**The problem:** Could you set down exactly the lines of the data below, starting at the one that holds "953 824 9.24" and ending at the one that holds "45 159 104.7", both included, and only those?

Start of Block

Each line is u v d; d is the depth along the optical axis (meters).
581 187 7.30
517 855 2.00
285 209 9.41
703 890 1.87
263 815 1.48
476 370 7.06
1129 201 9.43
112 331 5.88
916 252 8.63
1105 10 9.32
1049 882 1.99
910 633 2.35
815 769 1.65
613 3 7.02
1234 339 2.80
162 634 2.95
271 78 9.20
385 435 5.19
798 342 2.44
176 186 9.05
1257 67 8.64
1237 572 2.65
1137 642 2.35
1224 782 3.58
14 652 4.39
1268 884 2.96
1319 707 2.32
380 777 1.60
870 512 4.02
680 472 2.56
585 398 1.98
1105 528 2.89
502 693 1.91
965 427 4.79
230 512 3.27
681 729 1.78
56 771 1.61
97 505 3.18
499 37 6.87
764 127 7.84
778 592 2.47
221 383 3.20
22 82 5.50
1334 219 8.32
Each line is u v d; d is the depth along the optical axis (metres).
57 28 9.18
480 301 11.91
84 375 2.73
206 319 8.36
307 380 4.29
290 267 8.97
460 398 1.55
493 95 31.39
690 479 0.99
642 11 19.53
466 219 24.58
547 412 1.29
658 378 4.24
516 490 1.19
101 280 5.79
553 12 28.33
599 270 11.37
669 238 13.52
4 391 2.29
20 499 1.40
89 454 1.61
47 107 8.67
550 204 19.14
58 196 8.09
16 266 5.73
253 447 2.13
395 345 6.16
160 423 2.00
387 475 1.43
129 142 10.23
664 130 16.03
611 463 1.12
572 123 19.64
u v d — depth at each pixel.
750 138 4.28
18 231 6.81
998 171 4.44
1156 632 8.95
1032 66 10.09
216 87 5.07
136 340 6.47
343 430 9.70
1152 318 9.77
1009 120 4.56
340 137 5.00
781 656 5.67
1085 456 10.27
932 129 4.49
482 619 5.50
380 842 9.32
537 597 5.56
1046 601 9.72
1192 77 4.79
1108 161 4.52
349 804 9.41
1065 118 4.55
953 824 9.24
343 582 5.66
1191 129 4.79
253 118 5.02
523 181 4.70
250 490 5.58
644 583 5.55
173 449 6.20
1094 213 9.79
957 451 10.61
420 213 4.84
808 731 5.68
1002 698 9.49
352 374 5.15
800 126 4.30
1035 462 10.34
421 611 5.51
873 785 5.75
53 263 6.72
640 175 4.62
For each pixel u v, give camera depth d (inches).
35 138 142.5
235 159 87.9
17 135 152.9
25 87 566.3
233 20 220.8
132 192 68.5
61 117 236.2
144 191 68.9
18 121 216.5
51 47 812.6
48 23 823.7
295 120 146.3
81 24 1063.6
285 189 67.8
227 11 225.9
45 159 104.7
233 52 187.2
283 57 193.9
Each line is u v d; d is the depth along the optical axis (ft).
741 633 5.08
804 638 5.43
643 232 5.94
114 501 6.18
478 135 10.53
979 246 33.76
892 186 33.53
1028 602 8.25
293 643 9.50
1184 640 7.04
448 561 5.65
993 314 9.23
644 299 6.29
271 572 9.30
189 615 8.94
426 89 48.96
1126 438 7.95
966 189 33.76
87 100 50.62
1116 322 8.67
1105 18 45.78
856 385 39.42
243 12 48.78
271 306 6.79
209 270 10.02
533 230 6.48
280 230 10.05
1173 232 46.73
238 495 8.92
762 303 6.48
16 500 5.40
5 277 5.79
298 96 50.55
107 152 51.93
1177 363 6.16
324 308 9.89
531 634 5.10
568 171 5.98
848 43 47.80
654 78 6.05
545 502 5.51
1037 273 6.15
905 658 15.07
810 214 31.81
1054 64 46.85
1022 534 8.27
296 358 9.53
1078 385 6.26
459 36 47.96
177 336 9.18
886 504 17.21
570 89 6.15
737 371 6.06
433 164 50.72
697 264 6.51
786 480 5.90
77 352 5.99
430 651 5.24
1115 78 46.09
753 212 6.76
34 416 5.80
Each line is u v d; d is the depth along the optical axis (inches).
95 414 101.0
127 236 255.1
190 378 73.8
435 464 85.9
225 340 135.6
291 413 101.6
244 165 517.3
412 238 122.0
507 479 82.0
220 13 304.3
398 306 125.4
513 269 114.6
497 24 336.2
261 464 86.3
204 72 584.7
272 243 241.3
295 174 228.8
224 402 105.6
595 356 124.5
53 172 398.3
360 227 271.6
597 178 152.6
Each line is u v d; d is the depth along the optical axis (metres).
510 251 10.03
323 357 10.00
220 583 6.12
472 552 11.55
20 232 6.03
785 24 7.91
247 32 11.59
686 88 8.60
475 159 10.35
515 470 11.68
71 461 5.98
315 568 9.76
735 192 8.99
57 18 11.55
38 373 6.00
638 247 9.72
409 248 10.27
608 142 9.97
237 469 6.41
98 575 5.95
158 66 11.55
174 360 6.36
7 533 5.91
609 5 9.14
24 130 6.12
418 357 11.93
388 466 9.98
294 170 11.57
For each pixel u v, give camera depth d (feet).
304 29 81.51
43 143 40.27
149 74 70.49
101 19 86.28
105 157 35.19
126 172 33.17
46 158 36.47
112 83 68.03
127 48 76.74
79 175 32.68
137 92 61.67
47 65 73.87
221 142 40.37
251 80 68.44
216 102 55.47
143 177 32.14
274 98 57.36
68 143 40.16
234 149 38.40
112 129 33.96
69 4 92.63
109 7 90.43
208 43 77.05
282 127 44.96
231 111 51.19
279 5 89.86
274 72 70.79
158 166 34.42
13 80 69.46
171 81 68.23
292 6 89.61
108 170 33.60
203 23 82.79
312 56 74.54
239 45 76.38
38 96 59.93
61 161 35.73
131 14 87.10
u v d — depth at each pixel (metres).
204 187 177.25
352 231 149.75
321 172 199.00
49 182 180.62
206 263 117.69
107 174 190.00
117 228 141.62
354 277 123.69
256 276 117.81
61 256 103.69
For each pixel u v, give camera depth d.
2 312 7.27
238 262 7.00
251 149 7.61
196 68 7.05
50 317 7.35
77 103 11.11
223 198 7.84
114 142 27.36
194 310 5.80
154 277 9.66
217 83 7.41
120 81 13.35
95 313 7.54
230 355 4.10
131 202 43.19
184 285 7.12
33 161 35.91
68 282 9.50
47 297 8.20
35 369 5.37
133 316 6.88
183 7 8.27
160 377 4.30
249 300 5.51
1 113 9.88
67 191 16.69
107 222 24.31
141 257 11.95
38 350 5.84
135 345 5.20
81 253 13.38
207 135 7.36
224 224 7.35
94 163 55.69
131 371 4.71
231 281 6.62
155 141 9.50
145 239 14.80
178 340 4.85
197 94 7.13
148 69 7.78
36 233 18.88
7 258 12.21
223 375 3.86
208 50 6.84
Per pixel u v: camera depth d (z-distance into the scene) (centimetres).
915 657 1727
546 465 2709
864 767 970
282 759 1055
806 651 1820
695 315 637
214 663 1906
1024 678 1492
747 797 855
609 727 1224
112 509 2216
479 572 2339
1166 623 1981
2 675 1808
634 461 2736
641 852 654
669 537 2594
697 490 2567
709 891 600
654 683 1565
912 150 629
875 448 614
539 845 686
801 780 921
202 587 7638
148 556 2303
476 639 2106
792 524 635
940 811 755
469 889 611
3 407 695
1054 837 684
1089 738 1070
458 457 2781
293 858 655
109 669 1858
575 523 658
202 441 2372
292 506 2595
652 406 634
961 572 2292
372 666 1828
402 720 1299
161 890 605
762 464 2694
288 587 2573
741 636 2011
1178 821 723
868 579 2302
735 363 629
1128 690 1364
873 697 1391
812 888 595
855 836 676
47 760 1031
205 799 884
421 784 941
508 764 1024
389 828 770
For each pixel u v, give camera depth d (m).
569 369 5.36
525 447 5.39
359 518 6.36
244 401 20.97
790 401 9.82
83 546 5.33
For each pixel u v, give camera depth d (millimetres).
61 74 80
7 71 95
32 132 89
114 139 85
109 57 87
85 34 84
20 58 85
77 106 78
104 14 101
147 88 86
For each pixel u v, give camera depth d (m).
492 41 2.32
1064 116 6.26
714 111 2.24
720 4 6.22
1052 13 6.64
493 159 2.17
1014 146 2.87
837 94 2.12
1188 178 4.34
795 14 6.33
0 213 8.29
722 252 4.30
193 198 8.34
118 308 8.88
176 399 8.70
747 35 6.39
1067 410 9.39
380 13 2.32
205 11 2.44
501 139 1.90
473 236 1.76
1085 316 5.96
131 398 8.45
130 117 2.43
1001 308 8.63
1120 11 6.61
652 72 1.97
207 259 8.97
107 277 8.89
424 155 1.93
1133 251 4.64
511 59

End of Block

**Reply to the task:**
953 824 9.24
343 582 5.66
1191 129 4.79
253 118 5.02
523 181 4.70
250 490 5.58
644 583 5.55
173 449 6.20
1094 213 9.79
957 451 10.61
420 213 4.84
808 731 5.68
1002 698 9.49
352 374 5.15
800 126 4.30
1035 462 10.34
421 611 5.51
873 785 5.75
53 263 6.72
640 175 4.62
For each pixel u v, give camera depth d (inches).
35 138 142.5
235 159 87.9
17 135 152.9
25 87 566.3
233 20 220.8
132 192 68.5
61 117 236.2
144 191 68.9
18 121 216.5
51 47 812.6
48 23 823.7
295 120 146.3
81 24 1063.6
285 189 67.8
227 11 225.9
45 159 104.7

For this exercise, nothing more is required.